1. Introducción
Flaco, discreto, agudo, solitario, escéptico, autocrítico, reflexivo, huidizo, silente, con más disposición a escuchar a su interlocutor que a hablar con este, siempre con un cigarrillo en la mano. Entre nosotros la figura de Julio Ramón Ribeyro Zúñiga (Lima, 31/08/1929- 04/12/1994) no requiere mayor presentación. Este 31/08 se conmemora un aniversario más de su natalicio, siendo el presente comentario una forma de celebrar su memoria.
Considerado por la crítica literaria, casi por unanimidad, como el mejor cuentista peruano y uno de los más grandes escritores de narrativa breve en Latinoamérica; con el pasar del tiempo el estudio de su obra ha ido traspasando la barrera de la peruanidad. Siendo en la actualidad analizada, estudiada y comentada a nivel local y foráneo.
Ribeyro, al igual que otros pesos pesados de la literatura, estudió derecho antes de consagrarse en el arte literario. Matriculándose en la PUCP desde 1946, egresando de dicha casa de estudios en 1952.
Si bien Ribeyro nunca se tituló de abogado, ha de reconocerse que el estudio del derecho fue muy importante en el desarrollo de su obra. Al punto que esta se encuentra en muchos casos fuertemente marcada por el desarrollo de figuras jurídicas que gravitan en el desarrollo de la trama argumentativa o; en otros, los protagonistas de sus relatos son estudiantes de derecho y; por antonomasia, alter ego del autor. En general, se podría decir que el estudio del derecho fue una de las experiencias que más marcó el ciclo vital del escritor.

********

- _Ejercicio propuesto 1_: Cita el fragmento del texto sobre Julio Ramón Ribeyro que se abre con las palabras "1. Introducción" y se cierra con "celebrar su memoria.", sin alterar nada.
- _Ejercicio propuesto 2_: Muestra cada línea del listado en la que aparezca la cadena "newSketch".

[Datos recopilados]
********

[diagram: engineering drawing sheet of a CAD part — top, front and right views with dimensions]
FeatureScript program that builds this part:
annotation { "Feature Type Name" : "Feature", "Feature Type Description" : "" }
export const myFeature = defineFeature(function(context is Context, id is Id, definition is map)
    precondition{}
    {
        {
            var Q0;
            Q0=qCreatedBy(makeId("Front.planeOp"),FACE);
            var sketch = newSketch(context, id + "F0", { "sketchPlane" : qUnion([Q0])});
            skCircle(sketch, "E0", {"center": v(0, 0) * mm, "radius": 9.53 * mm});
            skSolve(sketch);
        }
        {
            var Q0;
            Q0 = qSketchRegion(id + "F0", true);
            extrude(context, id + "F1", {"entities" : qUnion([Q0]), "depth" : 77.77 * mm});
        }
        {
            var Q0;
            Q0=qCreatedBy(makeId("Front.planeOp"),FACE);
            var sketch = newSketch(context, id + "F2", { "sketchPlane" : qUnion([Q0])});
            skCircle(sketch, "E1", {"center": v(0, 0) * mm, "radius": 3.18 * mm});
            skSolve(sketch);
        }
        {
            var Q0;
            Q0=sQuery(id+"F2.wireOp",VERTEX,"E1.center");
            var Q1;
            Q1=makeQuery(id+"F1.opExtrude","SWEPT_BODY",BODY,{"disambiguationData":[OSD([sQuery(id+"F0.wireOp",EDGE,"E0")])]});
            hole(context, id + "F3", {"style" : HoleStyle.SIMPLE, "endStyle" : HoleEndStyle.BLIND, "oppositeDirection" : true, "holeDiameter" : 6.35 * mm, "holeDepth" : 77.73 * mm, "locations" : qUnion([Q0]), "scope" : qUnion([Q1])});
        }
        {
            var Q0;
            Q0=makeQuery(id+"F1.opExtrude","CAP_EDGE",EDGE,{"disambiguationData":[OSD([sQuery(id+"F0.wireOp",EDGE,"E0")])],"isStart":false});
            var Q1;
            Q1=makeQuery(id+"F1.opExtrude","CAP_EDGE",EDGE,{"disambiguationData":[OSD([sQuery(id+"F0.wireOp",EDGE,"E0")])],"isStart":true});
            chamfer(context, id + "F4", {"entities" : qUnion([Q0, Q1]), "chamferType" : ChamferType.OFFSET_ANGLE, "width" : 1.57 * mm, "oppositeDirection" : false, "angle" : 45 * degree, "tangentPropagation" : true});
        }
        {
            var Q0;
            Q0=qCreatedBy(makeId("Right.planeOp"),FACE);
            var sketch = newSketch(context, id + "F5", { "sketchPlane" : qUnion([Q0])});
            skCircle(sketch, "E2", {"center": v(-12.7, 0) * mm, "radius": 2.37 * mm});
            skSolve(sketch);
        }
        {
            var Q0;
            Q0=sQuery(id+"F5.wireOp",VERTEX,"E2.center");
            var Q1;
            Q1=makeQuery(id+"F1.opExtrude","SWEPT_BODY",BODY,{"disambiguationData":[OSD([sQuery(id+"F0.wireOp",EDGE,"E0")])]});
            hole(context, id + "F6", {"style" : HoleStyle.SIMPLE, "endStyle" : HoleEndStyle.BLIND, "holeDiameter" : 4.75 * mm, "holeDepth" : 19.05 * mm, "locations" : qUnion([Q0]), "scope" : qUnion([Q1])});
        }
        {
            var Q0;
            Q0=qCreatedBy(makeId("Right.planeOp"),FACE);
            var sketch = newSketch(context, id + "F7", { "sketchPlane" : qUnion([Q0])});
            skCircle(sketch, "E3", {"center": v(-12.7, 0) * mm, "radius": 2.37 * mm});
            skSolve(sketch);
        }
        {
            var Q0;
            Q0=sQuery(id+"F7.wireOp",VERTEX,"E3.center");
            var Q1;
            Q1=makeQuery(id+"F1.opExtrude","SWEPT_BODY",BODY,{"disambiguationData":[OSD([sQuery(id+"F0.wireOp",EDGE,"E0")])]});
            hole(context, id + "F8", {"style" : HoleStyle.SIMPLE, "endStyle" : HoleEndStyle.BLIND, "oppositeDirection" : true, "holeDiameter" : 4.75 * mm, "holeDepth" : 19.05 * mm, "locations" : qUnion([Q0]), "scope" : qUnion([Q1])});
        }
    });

********

- _Resultado del ejercicio 1_:
1. Introducción
Flaco, discreto, agudo, solitario, escéptico, autocrítico, reflexivo, huidizo, silente, con más disposición a escuchar a su interlocutor que a hablar con este, siempre con un cigarrillo en la mano. Entre nosotros la figura de Julio Ramón Ribeyro Zúñiga (Lima, 31/08/1929- 04/12/1994) no requiere mayor presentación. Este 31/08 se conmemora un aniversario más de su natalicio, siendo el presente comentario una forma de celebrar su memoria.

- _Resultado del ejercicio 2_:
            var sketch = newSketch(context, id + "F0", { "sketchPlane" : qUnion([Q0])});
            var sketch = newSketch(context, id + "F2", { "sketchPlane" : qUnion([Q0])});
            var sketch = newSketch(context, id + "F5", { "sketchPlane" : qUnion([Q0])});
            var sketch = newSketch(context, id + "F7", { "sketchPlane" : qUnion([Q0])});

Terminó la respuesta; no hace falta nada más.